- [How to complete this task]: State how many lines in these records contain the word "SAML", and nothing else.

- [Entries shown]:
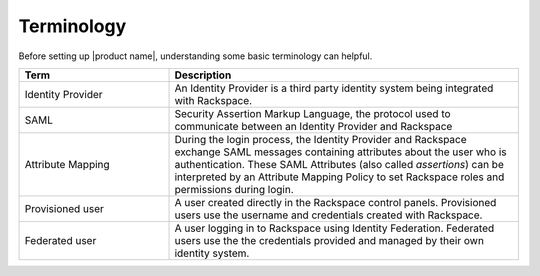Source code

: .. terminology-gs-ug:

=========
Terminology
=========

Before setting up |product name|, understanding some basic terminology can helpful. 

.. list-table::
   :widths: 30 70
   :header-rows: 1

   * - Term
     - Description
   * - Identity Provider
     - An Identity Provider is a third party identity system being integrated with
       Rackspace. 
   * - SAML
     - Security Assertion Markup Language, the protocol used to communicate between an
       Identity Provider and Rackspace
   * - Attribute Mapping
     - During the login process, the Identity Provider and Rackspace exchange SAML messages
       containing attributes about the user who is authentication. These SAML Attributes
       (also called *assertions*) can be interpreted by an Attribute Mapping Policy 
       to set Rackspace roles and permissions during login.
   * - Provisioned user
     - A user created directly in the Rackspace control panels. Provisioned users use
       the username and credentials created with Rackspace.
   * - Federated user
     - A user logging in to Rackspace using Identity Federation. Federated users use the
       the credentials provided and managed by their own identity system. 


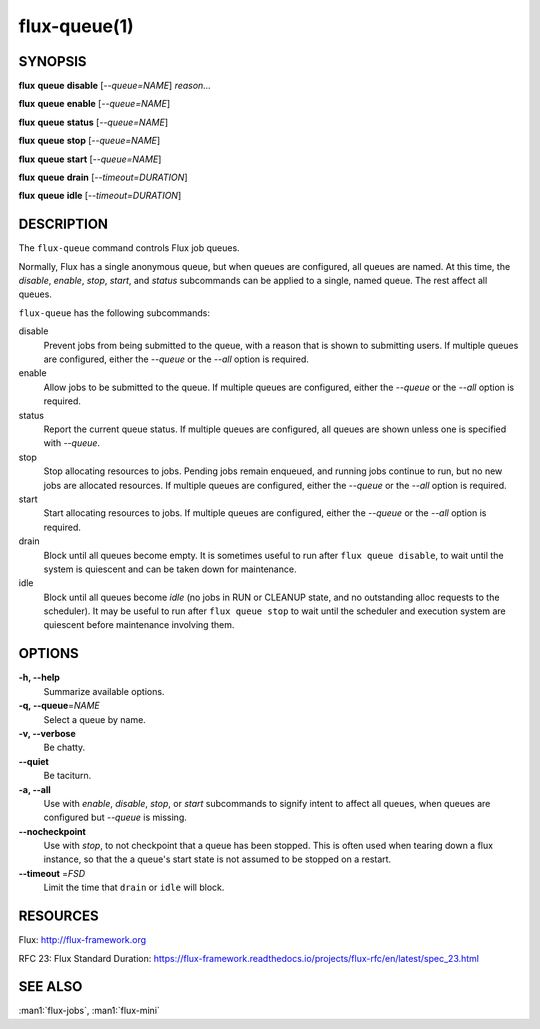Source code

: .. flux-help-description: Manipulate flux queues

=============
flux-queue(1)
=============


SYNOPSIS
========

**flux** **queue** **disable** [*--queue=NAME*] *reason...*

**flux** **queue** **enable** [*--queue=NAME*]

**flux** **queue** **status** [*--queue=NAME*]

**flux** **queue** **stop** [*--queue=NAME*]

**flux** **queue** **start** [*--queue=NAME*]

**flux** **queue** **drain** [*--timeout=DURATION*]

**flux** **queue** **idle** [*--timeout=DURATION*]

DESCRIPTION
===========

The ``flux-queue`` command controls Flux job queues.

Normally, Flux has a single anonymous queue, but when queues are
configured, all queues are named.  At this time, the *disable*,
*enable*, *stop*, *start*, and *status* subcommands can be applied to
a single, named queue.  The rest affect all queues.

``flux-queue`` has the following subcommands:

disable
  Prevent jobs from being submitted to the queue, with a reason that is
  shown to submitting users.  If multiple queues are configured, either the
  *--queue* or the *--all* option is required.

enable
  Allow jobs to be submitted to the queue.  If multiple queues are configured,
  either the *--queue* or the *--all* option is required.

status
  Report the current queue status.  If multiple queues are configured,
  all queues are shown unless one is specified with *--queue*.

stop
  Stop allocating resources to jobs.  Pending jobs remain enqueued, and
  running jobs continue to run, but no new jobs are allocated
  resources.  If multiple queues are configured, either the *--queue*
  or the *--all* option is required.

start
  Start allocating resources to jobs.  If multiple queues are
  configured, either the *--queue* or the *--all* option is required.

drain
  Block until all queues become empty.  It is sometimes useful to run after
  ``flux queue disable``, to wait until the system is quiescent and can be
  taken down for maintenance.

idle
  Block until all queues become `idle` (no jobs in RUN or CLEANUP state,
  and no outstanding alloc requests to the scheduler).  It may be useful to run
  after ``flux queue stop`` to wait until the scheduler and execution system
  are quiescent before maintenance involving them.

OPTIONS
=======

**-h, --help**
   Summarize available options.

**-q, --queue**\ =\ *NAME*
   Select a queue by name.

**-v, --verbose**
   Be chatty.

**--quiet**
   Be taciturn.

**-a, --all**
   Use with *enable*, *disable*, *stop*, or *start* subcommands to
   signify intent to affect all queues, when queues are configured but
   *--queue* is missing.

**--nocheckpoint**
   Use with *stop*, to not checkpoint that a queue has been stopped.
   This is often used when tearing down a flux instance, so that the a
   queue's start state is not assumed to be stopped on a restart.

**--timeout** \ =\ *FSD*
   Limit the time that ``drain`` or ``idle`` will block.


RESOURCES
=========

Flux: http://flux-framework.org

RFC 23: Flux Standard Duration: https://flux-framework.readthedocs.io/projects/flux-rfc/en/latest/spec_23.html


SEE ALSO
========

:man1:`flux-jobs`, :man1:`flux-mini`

- [Final answer]: 3